Extrait:
• • • • •

Les droits ancestraux sur les territoires non cédés sont aussi au cœur de cette bataille et cette affaire démontre que s'engager dans la reconnaissance de ces droits est une montagne difficile à franchir pour une communauté plutôt pauvre comme Lac-Barrière.
« Il est complexe, coûteux et énergivore en termes de temps de prouver les titres ancestraux sur des territoires non cédés. La communauté [...] n'a pas les ressources financières [...] et le gouvernement du Québec n'a pas non plus émis le souhait de négocier un traité pour reconnaître notre titre. En tant que chef, je dois prioriser les besoins immédiats des membres, dont beaucoup d'entre eux se battent encore pour sécuriser leurs besoins de base comme se nourrir, avoir un travail et une maison », écrivait Casey Ratt dans son affidavit.
Début de la défense de Québec
La dernière heure de cette première journée de procès a été consacrée au début de la plaidoirie du procureur général du Québec.
Toujours aussi expressive, la juge fronce tantôt les sourcils, laisse tantôt apparaître un large sourire sur son visage au fil de la discussion.

• • • • •

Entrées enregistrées
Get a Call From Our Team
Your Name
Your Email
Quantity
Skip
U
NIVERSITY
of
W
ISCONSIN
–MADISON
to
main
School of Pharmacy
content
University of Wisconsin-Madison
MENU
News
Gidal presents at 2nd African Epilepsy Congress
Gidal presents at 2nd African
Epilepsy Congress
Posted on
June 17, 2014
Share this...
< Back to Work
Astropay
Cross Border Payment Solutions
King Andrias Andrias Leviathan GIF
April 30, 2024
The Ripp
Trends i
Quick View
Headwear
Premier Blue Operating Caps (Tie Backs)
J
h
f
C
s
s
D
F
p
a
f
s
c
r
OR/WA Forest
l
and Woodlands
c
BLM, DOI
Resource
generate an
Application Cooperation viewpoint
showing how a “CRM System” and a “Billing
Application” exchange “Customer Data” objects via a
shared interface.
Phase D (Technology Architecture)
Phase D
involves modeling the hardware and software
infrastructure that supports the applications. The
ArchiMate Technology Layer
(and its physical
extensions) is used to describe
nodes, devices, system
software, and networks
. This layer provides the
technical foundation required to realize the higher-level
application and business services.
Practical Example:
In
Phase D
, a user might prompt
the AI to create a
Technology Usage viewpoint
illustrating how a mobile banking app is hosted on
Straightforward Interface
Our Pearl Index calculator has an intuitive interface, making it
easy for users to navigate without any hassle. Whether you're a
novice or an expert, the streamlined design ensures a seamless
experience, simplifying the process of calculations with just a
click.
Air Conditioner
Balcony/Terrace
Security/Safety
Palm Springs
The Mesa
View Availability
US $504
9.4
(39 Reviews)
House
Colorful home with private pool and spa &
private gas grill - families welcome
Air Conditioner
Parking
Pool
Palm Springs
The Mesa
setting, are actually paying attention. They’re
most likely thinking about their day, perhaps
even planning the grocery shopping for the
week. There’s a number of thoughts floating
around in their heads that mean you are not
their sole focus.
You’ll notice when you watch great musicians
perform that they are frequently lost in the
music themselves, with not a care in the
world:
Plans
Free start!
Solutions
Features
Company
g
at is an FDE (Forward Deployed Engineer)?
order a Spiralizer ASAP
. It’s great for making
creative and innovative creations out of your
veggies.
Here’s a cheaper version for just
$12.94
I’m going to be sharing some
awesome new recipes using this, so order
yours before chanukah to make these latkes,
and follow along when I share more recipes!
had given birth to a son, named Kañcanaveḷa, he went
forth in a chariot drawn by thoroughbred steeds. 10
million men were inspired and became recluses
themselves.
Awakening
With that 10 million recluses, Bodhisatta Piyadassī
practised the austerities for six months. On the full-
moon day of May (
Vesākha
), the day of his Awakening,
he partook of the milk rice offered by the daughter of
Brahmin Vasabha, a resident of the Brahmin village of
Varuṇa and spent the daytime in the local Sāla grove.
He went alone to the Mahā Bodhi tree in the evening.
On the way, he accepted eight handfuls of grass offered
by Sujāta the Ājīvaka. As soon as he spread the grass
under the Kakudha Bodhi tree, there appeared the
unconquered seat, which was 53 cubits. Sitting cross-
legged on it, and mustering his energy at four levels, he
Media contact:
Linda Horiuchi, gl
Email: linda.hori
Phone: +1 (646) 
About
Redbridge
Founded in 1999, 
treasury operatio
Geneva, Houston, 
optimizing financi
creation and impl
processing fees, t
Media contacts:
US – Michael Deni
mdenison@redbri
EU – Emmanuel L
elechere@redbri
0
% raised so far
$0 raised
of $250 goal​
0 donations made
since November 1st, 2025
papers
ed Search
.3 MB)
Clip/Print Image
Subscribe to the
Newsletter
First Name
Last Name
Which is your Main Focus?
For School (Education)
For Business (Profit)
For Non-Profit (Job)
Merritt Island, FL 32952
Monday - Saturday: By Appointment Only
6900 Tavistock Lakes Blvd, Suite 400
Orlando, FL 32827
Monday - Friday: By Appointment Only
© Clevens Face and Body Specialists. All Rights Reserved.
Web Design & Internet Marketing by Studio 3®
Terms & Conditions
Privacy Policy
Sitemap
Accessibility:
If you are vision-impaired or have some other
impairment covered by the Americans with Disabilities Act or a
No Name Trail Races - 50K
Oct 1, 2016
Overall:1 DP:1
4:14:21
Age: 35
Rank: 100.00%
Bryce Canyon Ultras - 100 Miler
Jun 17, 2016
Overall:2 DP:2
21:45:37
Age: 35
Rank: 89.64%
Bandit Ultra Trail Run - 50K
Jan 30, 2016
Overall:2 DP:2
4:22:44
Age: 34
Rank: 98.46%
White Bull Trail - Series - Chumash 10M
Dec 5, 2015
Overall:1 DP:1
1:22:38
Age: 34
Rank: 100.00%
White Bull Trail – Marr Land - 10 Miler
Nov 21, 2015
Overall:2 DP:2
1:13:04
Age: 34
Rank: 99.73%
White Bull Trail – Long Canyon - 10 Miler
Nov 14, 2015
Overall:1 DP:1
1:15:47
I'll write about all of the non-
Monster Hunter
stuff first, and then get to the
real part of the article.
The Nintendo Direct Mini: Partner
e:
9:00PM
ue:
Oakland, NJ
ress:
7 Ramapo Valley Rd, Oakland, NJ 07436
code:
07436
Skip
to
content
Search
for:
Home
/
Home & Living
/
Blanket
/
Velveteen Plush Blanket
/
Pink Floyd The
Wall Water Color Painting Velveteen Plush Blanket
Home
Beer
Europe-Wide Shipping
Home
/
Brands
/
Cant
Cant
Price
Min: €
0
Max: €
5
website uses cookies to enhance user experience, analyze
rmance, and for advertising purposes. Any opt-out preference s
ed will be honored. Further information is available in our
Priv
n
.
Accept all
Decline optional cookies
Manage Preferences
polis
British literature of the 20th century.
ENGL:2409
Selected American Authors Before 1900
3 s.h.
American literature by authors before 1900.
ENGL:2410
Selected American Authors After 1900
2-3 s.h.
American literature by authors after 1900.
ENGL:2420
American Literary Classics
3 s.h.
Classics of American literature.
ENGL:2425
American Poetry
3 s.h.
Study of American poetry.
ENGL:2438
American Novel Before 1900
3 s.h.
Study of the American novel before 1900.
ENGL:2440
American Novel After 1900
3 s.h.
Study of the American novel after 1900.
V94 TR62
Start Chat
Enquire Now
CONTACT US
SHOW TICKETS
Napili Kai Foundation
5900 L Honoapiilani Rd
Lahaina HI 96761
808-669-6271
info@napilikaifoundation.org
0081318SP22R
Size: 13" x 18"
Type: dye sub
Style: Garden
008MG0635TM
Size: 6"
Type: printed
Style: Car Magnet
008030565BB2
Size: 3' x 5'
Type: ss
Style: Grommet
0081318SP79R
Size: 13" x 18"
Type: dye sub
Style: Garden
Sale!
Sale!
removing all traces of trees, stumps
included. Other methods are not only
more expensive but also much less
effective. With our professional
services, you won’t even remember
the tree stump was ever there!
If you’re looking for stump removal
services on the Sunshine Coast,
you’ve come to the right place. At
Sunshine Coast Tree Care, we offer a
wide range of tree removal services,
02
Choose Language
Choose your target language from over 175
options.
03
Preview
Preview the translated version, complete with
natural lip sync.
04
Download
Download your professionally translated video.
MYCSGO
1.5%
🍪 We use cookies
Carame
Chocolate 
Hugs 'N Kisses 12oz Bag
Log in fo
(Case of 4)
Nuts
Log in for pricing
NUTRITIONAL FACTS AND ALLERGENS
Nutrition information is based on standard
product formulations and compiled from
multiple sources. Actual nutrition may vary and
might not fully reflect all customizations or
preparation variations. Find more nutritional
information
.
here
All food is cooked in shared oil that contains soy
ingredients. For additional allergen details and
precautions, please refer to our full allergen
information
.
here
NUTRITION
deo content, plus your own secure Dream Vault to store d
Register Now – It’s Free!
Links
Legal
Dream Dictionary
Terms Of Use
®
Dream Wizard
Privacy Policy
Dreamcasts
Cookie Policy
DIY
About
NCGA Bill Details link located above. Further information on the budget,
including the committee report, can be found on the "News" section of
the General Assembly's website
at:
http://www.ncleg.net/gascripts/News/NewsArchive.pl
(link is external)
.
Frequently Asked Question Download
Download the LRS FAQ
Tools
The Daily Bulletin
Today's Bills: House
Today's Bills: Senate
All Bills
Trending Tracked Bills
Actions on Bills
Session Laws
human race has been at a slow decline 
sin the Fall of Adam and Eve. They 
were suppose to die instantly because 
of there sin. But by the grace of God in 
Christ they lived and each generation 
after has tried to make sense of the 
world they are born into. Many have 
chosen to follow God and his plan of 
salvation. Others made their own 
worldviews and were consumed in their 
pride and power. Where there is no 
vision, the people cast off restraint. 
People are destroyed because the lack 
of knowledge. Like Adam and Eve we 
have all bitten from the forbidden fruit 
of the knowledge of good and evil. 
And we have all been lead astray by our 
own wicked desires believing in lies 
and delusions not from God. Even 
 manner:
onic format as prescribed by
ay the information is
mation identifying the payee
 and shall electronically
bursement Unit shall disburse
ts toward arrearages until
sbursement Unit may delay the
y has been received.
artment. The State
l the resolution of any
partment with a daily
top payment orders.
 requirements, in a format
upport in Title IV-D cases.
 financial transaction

• • • • •

Consigne: Pouvez-vous résumer sous forme de liste le paragraphe de l'extrait qui commence par « Il est complexe, coûteux », en gardant ses faits principaux ? Les items n'ont aucun rôle dans cet exercice.

Exercice corrigé:
- Prouver les titres ancestraux sur des territoires non cédés est complexe, coûteux et long.
- La communauté n'a pas les ressources financières nécessaires.
- Le gouvernement du Québec n'a pas exprimé le souhait de négocier un traité reconnaissant ce titre.
- Le chef doit donner la priorité aux besoins immédiats des membres, dont beaucoup luttent encore pour se nourrir, avoir un travail et une maison.
- Ces propos sont tirés de l'affidavit de Casey Ratt.